エマは自分のことを「すぐに辞める人」だとずっと思っていました。

 16歳のときにフィレーネ・デパートの男性用のオーダーメイドスーツ部門に配属され、合わない仕事を辞めたときにそう思いましたし、高校生のときに、父親が、苦労して稼いだお金をポートフォリオ作成に充ててくれたのにモデルの仕事を断念したときもそうでした。そして、大学時代にボートチームをやめたときも。父親は、海軍に30年間勤めた退役軍人であり、ひとつの職場で働き続けてキャリア形成をする世代です。
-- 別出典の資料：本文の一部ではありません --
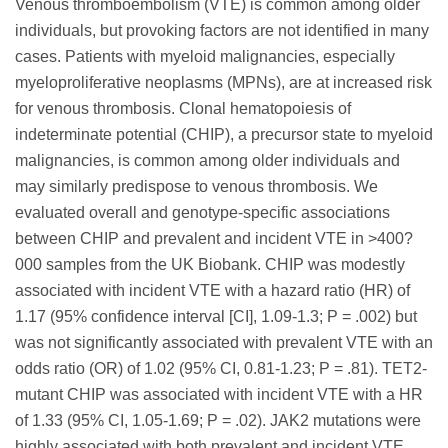
Venous thromboembolism (VTE) is common among older
individuals, but provoking factors are not identified in many
cases. Patients with myeloid malignancies, especially
myeloproliferative neoplasms (MPNs), are at increased risk
for venous thrombosis. Clonal hematopoiesis of
indeterminate potential (CHIP), a precursor state to myeloid
malignancies, is common among older individuals and
may similarly predispose to venous thrombosis. We
evaluated overall and genotype-specific associations
between CHIP and prevalent and incident VTE in >400?
000 samples from the UK Biobank. CHIP was modestly
associated with incident VTE with a hazard ratio (HR) of
1.17 (95% confidence interval [CI], 1.09-1.3; P = .002) but
was not significantly associated with prevalent VTE with an
odds ratio (OR) of 1.02 (95% CI, 0.81-1.23; P = .81). TET2-
mutant CHIP was associated with incident VTE with a HR
of 1.33 (95% CI, 1.05-1.69; P = .02). JAK2 mutations were
highly associated with both prevalent and incident VTE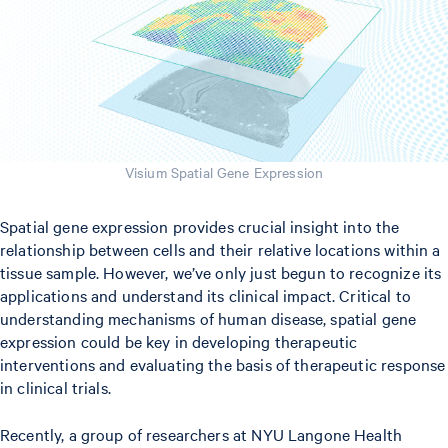
Visium Spatial Gene Expression
Spatial gene expression provides crucial insight into the
relationship between cells and their relative locations within a
tissue sample. However, we’ve only just begun to recognize its
applications and understand its clinical impact. Critical to
understanding mechanisms of human disease, spatial gene
expression could be key in developing therapeutic
interventions and evaluating the basis of therapeutic response
in clinical trials.
Recently, a group of researchers at NYU Langone Health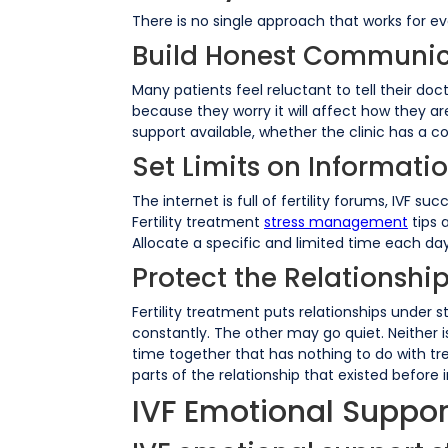
There is no single approach that works for e
Build Honest Communic
Many patients feel reluctant to tell their do
because they worry it will affect how they ar
support available, whether the clinic has a c
Set Limits on Informat
The internet is full of fertility forums, IVF 
Fertility treatment
stress management
tips 
Allocate a specific and limited time each day f
Protect the Relationshi
Fertility treatment puts relationships under 
constantly. The other may go quiet. Neither 
time together that has nothing to do with tre
parts of the relationship that existed before in
IVF Emotional Suppor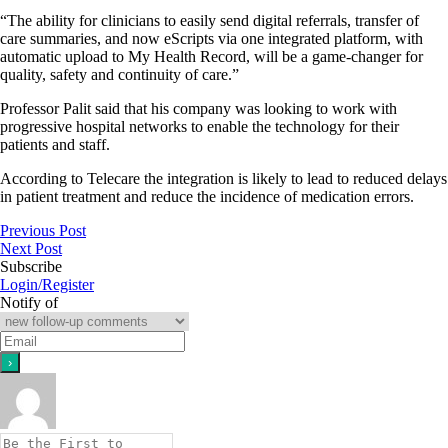
“The ability for clinicians to easily send digital referrals, transfer of
care summaries, and now eScripts via one integrated platform, with
automatic upload to My Health Record, will be a game-changer for
quality, safety and continuity of care.”
Professor Palit said that his company was looking to work with
progressive hospital networks to enable the technology for their
patients and staff.
According to Telecare the integration is likely to lead to reduced delays
in patient treatment and reduce the incidence of medication errors.
Previous Post
Next Post
Subscribe
Login/Register
Notify of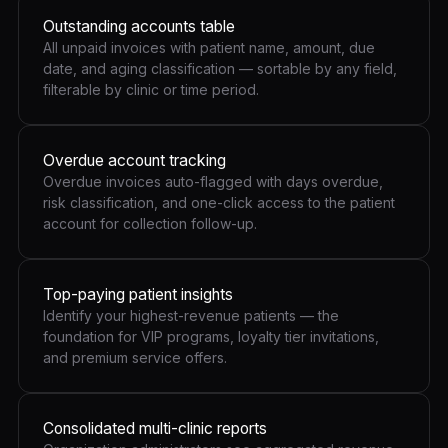
Outstanding accounts table
All unpaid invoices with patient name, amount, due
date, and aging classification — sortable by any field,
filterable by clinic or time period.
Overdue account tracking
Overdue invoices auto-flagged with days overdue,
risk classification, and one-click access to the patient
account for collection follow-up.
Top-paying patient insights
Identify your highest-revenue patients — the
foundation for VIP programs, loyalty tier invitations,
and premium service offers.
Consolidated multi-clinic reports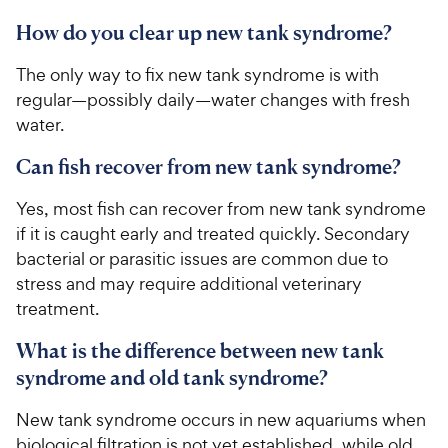
How do you clear up new tank syndrome?
The only way to fix new tank syndrome is with
regular—possibly daily—water changes with fresh
water.
Can fish recover from new tank syndrome?
Yes, most fish can recover from new tank syndrome
if it is caught early and treated quickly. Secondary
bacterial or parasitic issues are common due to
stress and may require additional veterinary
treatment.
What is the difference between new tank
syndrome and old tank syndrome?
New tank syndrome occurs in new aquariums when
biological filtration is not yet established, while old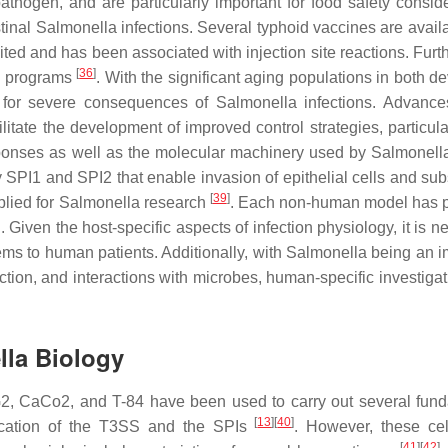
athogen, and are particularly important for food safety conside
stinal
Salmonella
infections. Several typhoid vaccines are avail
mited and has been associated with injection site reactions. Fur
[
36
]
th programs
. With the significant aging populations in both d
k for severe consequences of
Salmonella
infections. Advance
cilitate the development of improved control strategies, particula
sponses as well as the molecular machinery used by
Salmonell
 SPI1 and SPI2 that enable invasion of epithelial cells and su
[
39
]
plied for
Salmonella
research
. Each non-human model has 
n. Given the host-specific aspects of infection physiology, it is 
ems to human patients. Additionally, with
Salmonella
being an i
tion, and interactions with microbes, human-specific investigat
lla
Biology
2, CaCo2, and T-84 have been used to carry out several fun
[
13
]
[
40
]
fication of the T3SS and the SPIs
. However, these ce
[
41
]
[
42
]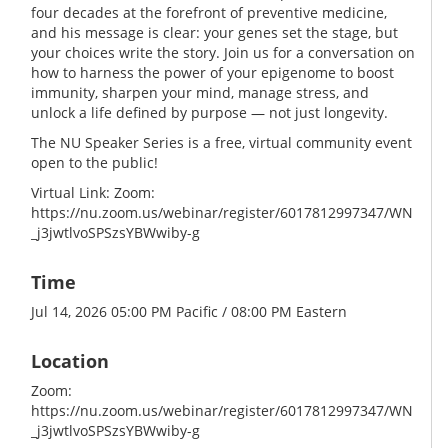
four decades at the forefront of preventive medicine,
and his message is clear: your genes set the stage, but
your choices write the story. Join us for a conversation on
how to harness the power of your epigenome to boost
immunity, sharpen your mind, manage stress, and
unlock a life defined by purpose — not just longevity.
The NU Speaker Series is a free, virtual community event
open to the public!
Virtual Link: Zoom:
https://nu.zoom.us/webinar/register/6017812997347/WN
_j3jwtlvoSPSzsYBWwiby-g
Time
Jul 14, 2026 05:00 PM Pacific / 08:00 PM Eastern
Location
Zoom:
https://nu.zoom.us/webinar/register/6017812997347/WN
_j3jwtlvoSPSzsYBWwiby-g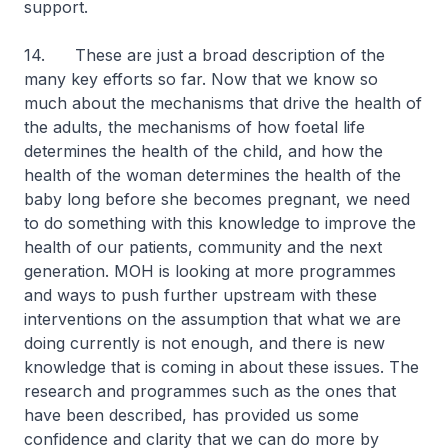
support.
14. These are just a broad description of the
many key efforts so far. Now that we know so
much about the mechanisms that drive the health of
the adults, the mechanisms of how foetal life
determines the health of the child, and how the
health of the woman determines the health of the
baby long before she becomes pregnant, we need
to do something with this knowledge to improve the
health of our patients, community and the next
generation. MOH is looking at more programmes
and ways to push further upstream with these
interventions on the assumption that what we are
doing currently is not enough, and there is new
knowledge that is coming in about these issues. The
research and programmes such as the ones that
have been described, has provided us some
confidence and clarity that we can do more by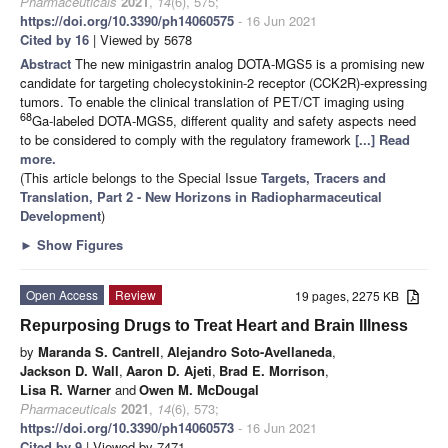
Pharmaceuticals
2021
,
14
(6), 575;
https://doi.org/10.3390/ph14060575
- 16 Jun 2021
Cited by 16
| Viewed by 5678
Abstract
The new minigastrin analog DOTA-MGS5 is a promising new
candidate for targeting cholecystokinin-2 receptor (CCK2R)-expressing
tumors. To enable the clinical translation of PET/CT imaging using
68
Ga-labeled DOTA-MGS5, different quality and safety aspects need
to be considered to comply with the regulatory framework
[...] Read
more.
(This article belongs to the Special Issue
Targets, Tracers and
Translation, Part 2 - New Horizons in Radiopharmaceutical
Development
)
►
Show Figures
Open Access
Review
19 pages, 2275 KB
Repurposing Drugs to Treat Heart and Brain Illness
by
Maranda S. Cantrell
,
Alejandro Soto-Avellaneda
,
Jackson D. Wall
,
Aaron D. Ajeti
,
Brad E. Morrison
,
Lisa R. Warner
and
Owen M. McDougal
Pharmaceuticals
2021
,
14
(6), 573;
https://doi.org/10.3390/ph14060573
- 16 Jun 2021
Cited by 9
| Viewed by 7471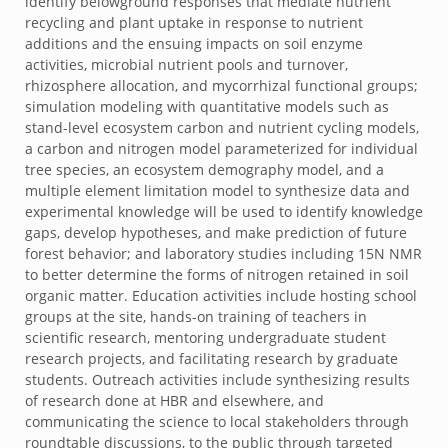
identify belowground responses that mediate nutrient
recycling and plant uptake in response to nutrient
additions and the ensuing impacts on soil enzyme
activities, microbial nutrient pools and turnover,
rhizosphere allocation, and mycorrhizal functional groups;
simulation modeling with quantitative models such as
stand-level ecosystem carbon and nutrient cycling models,
a carbon and nitrogen model parameterized for individual
tree species, an ecosystem demography model, and a
multiple element limitation model to synthesize data and
experimental knowledge will be used to identify knowledge
gaps, develop hypotheses, and make prediction of future
forest behavior; and laboratory studies including 15N NMR
to better determine the forms of nitrogen retained in soil
organic matter. Education activities include hosting school
groups at the site, hands-on training of teachers in
scientific research, mentoring undergraduate student
research projects, and facilitating research by graduate
students. Outreach activities include synthesizing results
of research done at HBR and elsewhere, and
communicating the science to local stakeholders through
roundtable discussions, to the public through targeted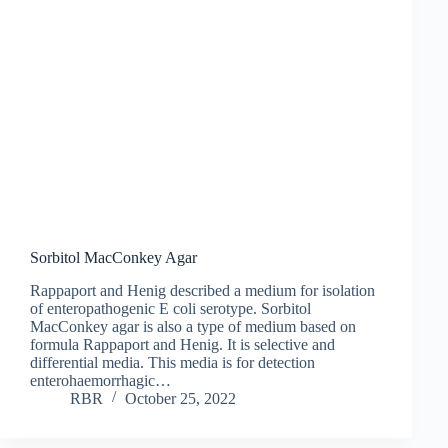
Sorbitol MacConkey Agar
Rappaport and Henig described a medium for isolation
of enteropathogenic E coli serotype. Sorbitol
MacConkey agar is also a type of medium based on
formula Rappaport and Henig. It is selective and
differential media. This media is for detection
enterohaemorrhagic…
RBR
October 25, 2022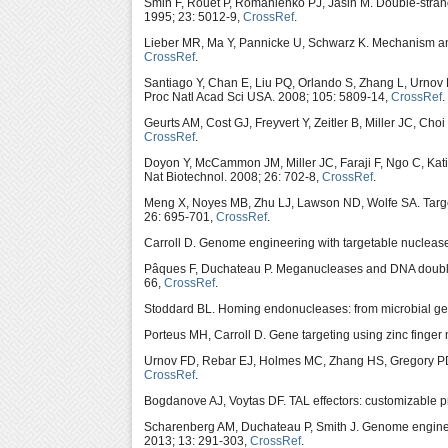
Smih F, Rouet P, Romanienko PJ, Jasin M. Double-strand 
1995; 23: 5012-9,
CrossRef
.
Lieber MR, Ma Y, Pannicke U, Schwarz K. Mechanism an
CrossRef
.
Santiago Y, Chan E, Liu PQ, Orlando S, Zhang L, Urnov
Proc Natl Acad Sci USA. 2008; 105: 5809-14,
CrossRef
.
Geurts AM, Cost GJ, Freyvert Y, Zeitler B, Miller JC, Cho
CrossRef
.
Doyon Y, McCammon JM, Miller JC, Faraji F, Ngo C, Ka
Nat Biotechnol. 2008; 26: 702-8,
CrossRef
.
Meng X, Noyes MB, Zhu LJ, Lawson ND, Wolfe SA. Targete
26: 695-701,
CrossRef
.
Carroll D. Genome engineering with targetable nuclea
Pâques F, Duchateau P. Meganucleases and DNA double-
66,
CrossRef
.
Stoddard BL. Homing endonucleases: from microbial genet
Porteus MH, Carroll D. Gene targeting using zinc finger
Urnov FD, Rebar EJ, Holmes MC, Zhang HS, Gregory PD.
CrossRef
.
Bogdanove AJ, Voytas DF. TAL effectors: customizable p
Scharenberg AM, Duchateau P, Smith J. Genome engineer
2013; 13: 291-303,
CrossRef
.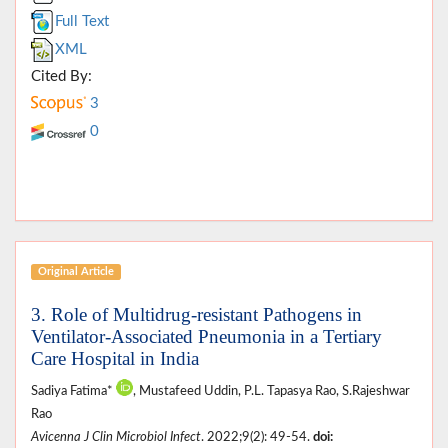
Full Text
XML
Cited By:
3
0
Original Article
3. Role of Multidrug-resistant Pathogens in
Ventilator-Associated Pneumonia in a Tertiary
Care Hospital in India
Sadiya Fatima*
, Mustafeed Uddin, P.L. Tapasya Rao, S.Rajeshwar
Rao
Avicenna J Clin Microbiol Infect
. 2022;9(2): 49-54.
doi: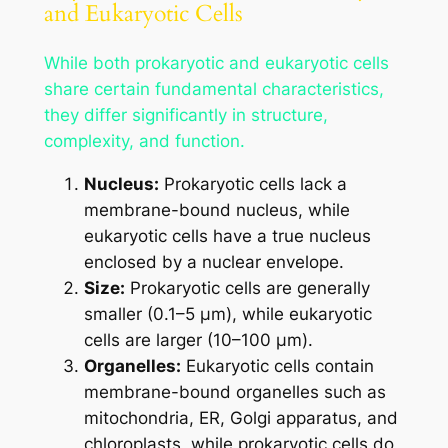
and Eukaryotic Cells
While both prokaryotic and eukaryotic cells
share certain fundamental characteristics,
they differ significantly in structure,
complexity, and function.
Nucleus:
Prokaryotic cells lack a
membrane-bound nucleus, while
eukaryotic cells have a true nucleus
enclosed by a nuclear envelope.
Size:
Prokaryotic cells are generally
smaller (0.1–5 μm), while eukaryotic
cells are larger (10–100 μm).
Organelles:
Eukaryotic cells contain
membrane-bound organelles such as
mitochondria, ER, Golgi apparatus, and
chloroplasts, while prokaryotic cells do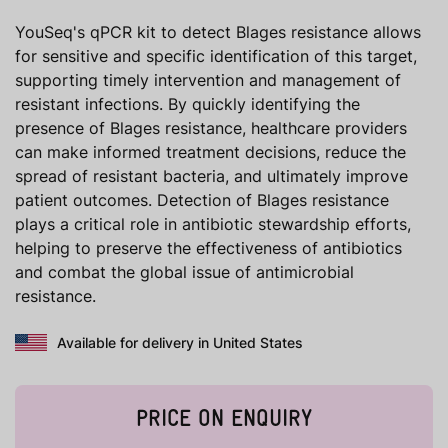
YouSeq's qPCR kit to detect Blages resistance allows
for sensitive and specific identification of this target,
supporting timely intervention and management of
resistant infections. By quickly identifying the
presence of Blages resistance, healthcare providers
can make informed treatment decisions, reduce the
spread of resistant bacteria, and ultimately improve
patient outcomes. Detection of Blages resistance
plays a critical role in antibiotic stewardship efforts,
helping to preserve the effectiveness of antibiotics
and combat the global issue of antimicrobial
resistance.
Available for delivery in United States
PRICE ON ENQUIRY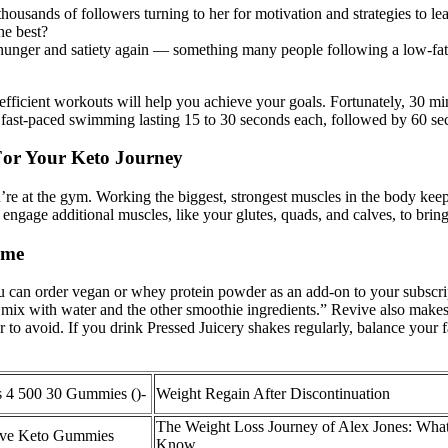
sands of followers turning to her for motivation and strategies to lead
he best?
f hunger and satiety again — something many people following a low-fat
efficient workouts will help you achieve your goals. Fortunately, 30 min
 of fast-paced swimming lasting 15 to 30 seconds each, followed by 60 sec
For Your Keto Journey
you’re at the gym. Working the biggest, strongest muscles in the body k
 engage additional muscles, like your glutes, quads, and calves, to brin
ome
ou can order vegan or whey protein powder as an add-on to your subscrip
mix with water and the other smoothie ingredients.” Revive also makes 
r to avoid. If you drink Pressed Juicery shakes regularly, balance your f
 4 500 30 Gummies ()-
Weight Regain After Discontinuation
The Weight Loss Journey of Alex Jones: Wha
tive Keto Gummies
Know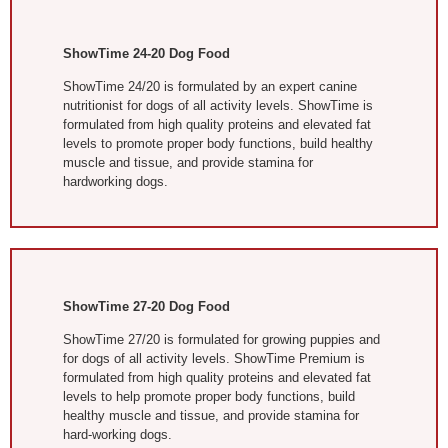
ShowTime 24-20 Dog Food
ShowTime 24/20 is formulated by an expert canine
nutritionist for dogs of all activity levels. ShowTime is
formulated from high quality proteins and elevated fat
levels to promote proper body functions, build healthy
muscle and tissue, and provide stamina for
hardworking dogs.
ShowTime 27-20 Dog Food
ShowTime 27/20 is formulated for growing puppies and
for dogs of all activity levels. ShowTime Premium is
formulated from high quality proteins and elevated fat
levels to help promote proper body functions, build
healthy muscle and tissue, and provide stamina for
hard-working dogs.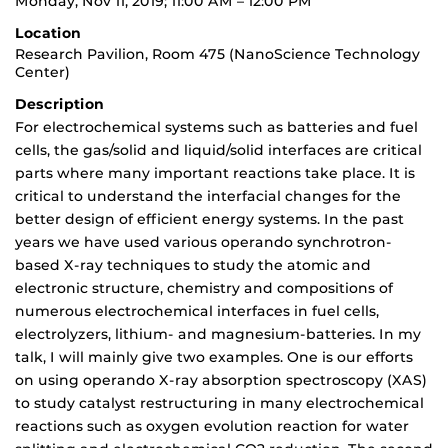
Monday, Nov 11, 2019; 11:00 AM – 12:00 PM
Location
Research Pavilion, Room 475 (NanoScience Technology
Center)
Description
For electrochemical systems such as batteries and fuel
cells, the gas/solid and liquid/solid interfaces are critical
parts where many important reactions take place. It is
critical to understand the interfacial changes for the
better design of efficient energy systems. In the past
years we have used various operando synchrotron-
based X-ray techniques to study the atomic and
electronic structure, chemistry and compositions of
numerous electrochemical interfaces in fuel cells,
electrolyzers, lithium- and magnesium-batteries. In my
talk, I will mainly give two examples. One is our efforts
on using operando X-ray absorption spectroscopy (XAS)
to study catalyst restructuring in many electrochemical
reactions such as oxygen evolution reaction for water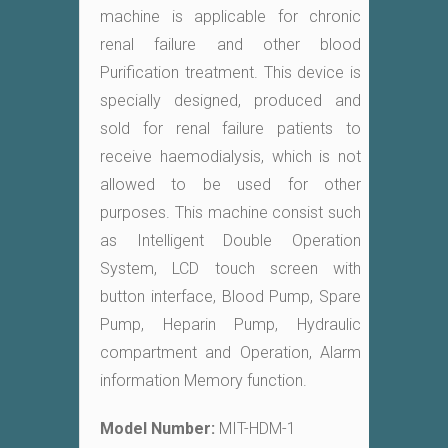
machine is applicable for chronic
renal failure and other blood
Purification treatment. This device is
specially designed, produced and
sold for renal failure patients to
receive haemodialysis, which is not
allowed to be used for other
purposes. This machine consist such
as Intelligent Double Operation
System, LCD touch screen with
button interface, Blood Pump, Spare
Pump, Heparin Pump, Hydraulic
compartment and Operation, Alarm
information Memory function.
Model Number:
MIT-HDM-1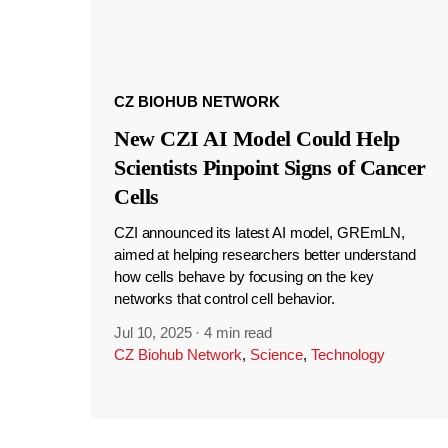
CZ BIOHUB NETWORK
New CZI AI Model Could Help
Scientists Pinpoint Signs of Cancer
Cells
CZI announced its latest AI model, GREmLN,
aimed at helping researchers better understand
how cells behave by focusing on the key
networks that control cell behavior.
Jul 10, 2025
·
4 min read
CZ Biohub Network
,
Science
,
Technology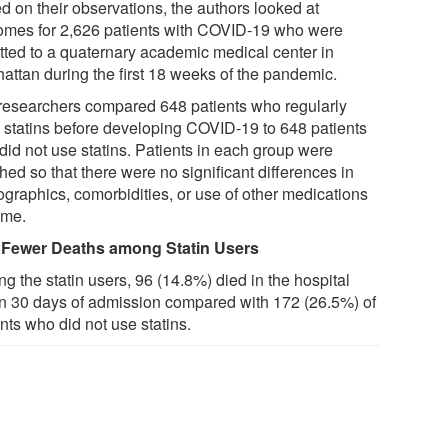
d on their observations, the authors looked at
omes for 2,626 patients with COVID-19 who were
tted to a quaternary academic medical center in
attan during the first 18 weeks of the pandemic.
researchers compared 648 patients who regularly
 statins before developing COVID-19 to 648 patients
did not use statins. Patients in each group were
ed so that there were no significant differences in
graphics, comorbidities, or use of other medications
ome.
Fewer Deaths among Statin Users
g the statin users, 96 (14.8%) died in the hospital
in 30 days of admission compared with 172 (26.5%) of
nts who did not use statins.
 辞めようと考えるたびに、エマの頭の中には、父親の声がこだまのように響きます。父親を失望させまいという気持ちひとつで、インテリアデザイン会社の初級レベルの業務を6年間続けましたが、まったく楽しめず、昇進のチャンスも限られた職場でした。

ようやく「天職」に巡り会えたはずが
コロナ禍のバーチャル授業で疲弊する日々

 2017年、結婚して学齢期の子どもを持つ40代になったエマは、特別支援教育の修士コースで学びました。卒業して間もなく、熱望した4年生の補助教員の職に就き、ようやく自分のキャリアが実を結んだことにワクワクしていました。